Aussi s’avère-t-elle nettement plus fine dans Die junge Nonne, et plus souple encore dans Meeres Stille. Quittant Goethe pour Hölty, elle offre un An der Mond d’une rare hauteur de vue, contrastant savamment tout en maintenant un grain égal à son instrument. Cependant, Dass sie hier gewessen et Du liebst mich nicht marqueront les limites du registre de soprano, quand bien même dramatique, comme l’on dit, dans ce répertoire qui, décidément, gagne indéniablement à être servi par mezzos et barytons. Le premier, terne, fait place au second, dans une belle pâte, sans plus. Une légèreté bienvenue vient conclure ce premier groupe, avec un Seligkeit raffiné.
Si la seule vocalité reste tentante dans Schubert, Anja Harteros sait qu’elle ne lui sera d’aucun recours avec Hugo Wolf. Aussi offre-t-elle des demi-teintes, une respiration particulière et une sensibilité à fleur de peau aux quelques pages choisies, deux poèmes de Heyse et deux de Mörike, où elle se révèle tout simplement bouleversante d’intelligence, y compris dans les passages plus lyriques. On la découvre alors diseuse, comme il se doit.
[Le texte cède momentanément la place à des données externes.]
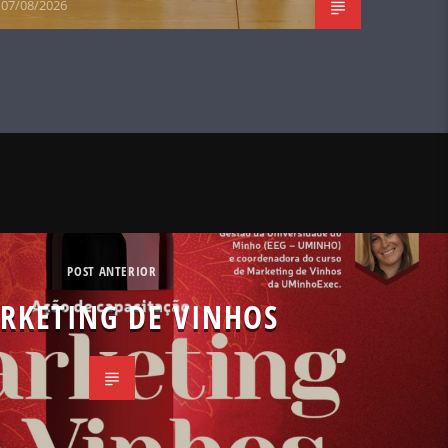
07/08/2026
POST ANTERIOR
RKETING DE VINHOS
La seconde partie de ce Liederabend abandonne définitivement ce ton-là au profit du chant, affirmé en soi : avec Johannes Brahms, tout d’abord, dont cinq chants sont livrés dans une onctuosité à nulle autre pareille, si ce n’est Der Tod, das ist die kühle Nacht, d’après Heine, plus subtilement introspectif ; enfin avec Richard Strauss, l’enfant du pays, luxueusement porté à travers, notamment, un Morgen somptueux et un lumineux Befreit.